W sobotę w Filharmonii Bałtyckiej odbędzie się sympozjum „Ojcowie dla Ojców”. Czy to oznacza, że panie zostały świadomie pominięte przez organizatorów? Jak wygląda sytuacja z kondycją współczesnych ojców? Jeden z tematów sympozjum ma dotyczyć przecież wizji i wychowywania dzieci.
Popołudniowym Gościem Dnia Radia Gdańsk Andrzeja Urbańskiego był prof. Grzegorz Grochowski, prelegent sympozjum „Ojcowie dla Ojców”.
– Zaproszenie zostało skierowane właśnie do ojców. Organizatorzy mieli z pewnością sprecyzowaną ideę. Z doświadczenia uczestnictwa w tego typu wydarzeniach mogę powiedzieć, że spotkanie się ojców stwarza unikalne możliwości porozmawiania o naszych sprawach – tłumaczy prof. Grzegorz Grochowski.

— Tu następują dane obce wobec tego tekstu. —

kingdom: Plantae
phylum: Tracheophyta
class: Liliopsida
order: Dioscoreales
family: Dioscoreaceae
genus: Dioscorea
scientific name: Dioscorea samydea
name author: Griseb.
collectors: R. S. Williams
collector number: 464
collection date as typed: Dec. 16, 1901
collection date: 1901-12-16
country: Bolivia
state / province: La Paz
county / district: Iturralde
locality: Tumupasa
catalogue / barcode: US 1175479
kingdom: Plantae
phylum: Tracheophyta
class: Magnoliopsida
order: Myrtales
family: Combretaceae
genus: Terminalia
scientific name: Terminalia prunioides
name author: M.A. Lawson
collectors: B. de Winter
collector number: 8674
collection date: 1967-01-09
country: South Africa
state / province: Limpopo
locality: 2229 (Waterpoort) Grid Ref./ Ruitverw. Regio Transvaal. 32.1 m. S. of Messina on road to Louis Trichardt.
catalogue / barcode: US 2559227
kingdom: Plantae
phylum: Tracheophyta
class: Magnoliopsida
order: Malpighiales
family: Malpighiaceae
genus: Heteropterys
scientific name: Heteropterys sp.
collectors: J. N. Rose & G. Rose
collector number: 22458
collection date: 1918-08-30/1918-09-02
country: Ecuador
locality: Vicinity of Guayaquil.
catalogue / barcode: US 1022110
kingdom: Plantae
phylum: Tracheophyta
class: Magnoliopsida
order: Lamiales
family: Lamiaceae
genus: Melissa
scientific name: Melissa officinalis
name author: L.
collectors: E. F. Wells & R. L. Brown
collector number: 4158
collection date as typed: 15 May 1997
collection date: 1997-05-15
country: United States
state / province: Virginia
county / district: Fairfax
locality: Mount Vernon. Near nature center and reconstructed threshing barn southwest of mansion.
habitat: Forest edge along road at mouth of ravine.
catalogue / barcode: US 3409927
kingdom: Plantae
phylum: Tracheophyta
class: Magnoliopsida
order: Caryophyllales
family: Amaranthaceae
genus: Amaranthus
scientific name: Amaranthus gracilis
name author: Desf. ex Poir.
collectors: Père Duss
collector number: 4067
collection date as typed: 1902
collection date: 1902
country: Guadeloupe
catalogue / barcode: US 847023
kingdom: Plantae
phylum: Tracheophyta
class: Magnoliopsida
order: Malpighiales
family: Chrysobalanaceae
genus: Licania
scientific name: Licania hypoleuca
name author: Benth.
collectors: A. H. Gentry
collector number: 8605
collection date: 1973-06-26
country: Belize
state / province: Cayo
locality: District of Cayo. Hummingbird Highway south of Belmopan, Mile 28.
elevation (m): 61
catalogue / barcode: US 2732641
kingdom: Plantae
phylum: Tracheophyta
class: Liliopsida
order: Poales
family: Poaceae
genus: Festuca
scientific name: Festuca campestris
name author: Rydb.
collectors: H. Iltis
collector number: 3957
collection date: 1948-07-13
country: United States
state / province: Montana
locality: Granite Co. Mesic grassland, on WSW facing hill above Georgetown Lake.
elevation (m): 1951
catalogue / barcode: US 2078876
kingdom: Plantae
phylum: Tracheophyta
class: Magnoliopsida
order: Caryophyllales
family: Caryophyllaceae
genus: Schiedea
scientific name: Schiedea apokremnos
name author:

Dobra atmosfera w domu i bycie twórczym tatą – to tematy, którymi będzie na sympozjum zajmował się nasz gość. Jakie ma więc rady dla ojców, którzy muszą spełniać swoją rolę w zabieganych czasach?
– Pytanie, w jakich dziedzinach życia jesteśmy twórczy? To nie jest tylko kwestia uwarunkowań intelektualnych, ale też ważnymi są nastawienie i zaangażowanie do danej dziedziny. Jeżeli w pracy jesteśmy twórczy, to pewnie dlatego, że jest ona dla nas satysfakcjonująca i stawia przed nami ciekawe wyzwania. Podobnie jest z ojcostwem. Twórczy tata to ten, który ma świadomość, iż jego rola jest bardzo ważną, może najważniejszą dziedziną życia i spełnienia. Twórczy ojciec ma pasję do tego, żeby być aktywnym w rodzinie – wyjaśnia gość Radia Gdańsk.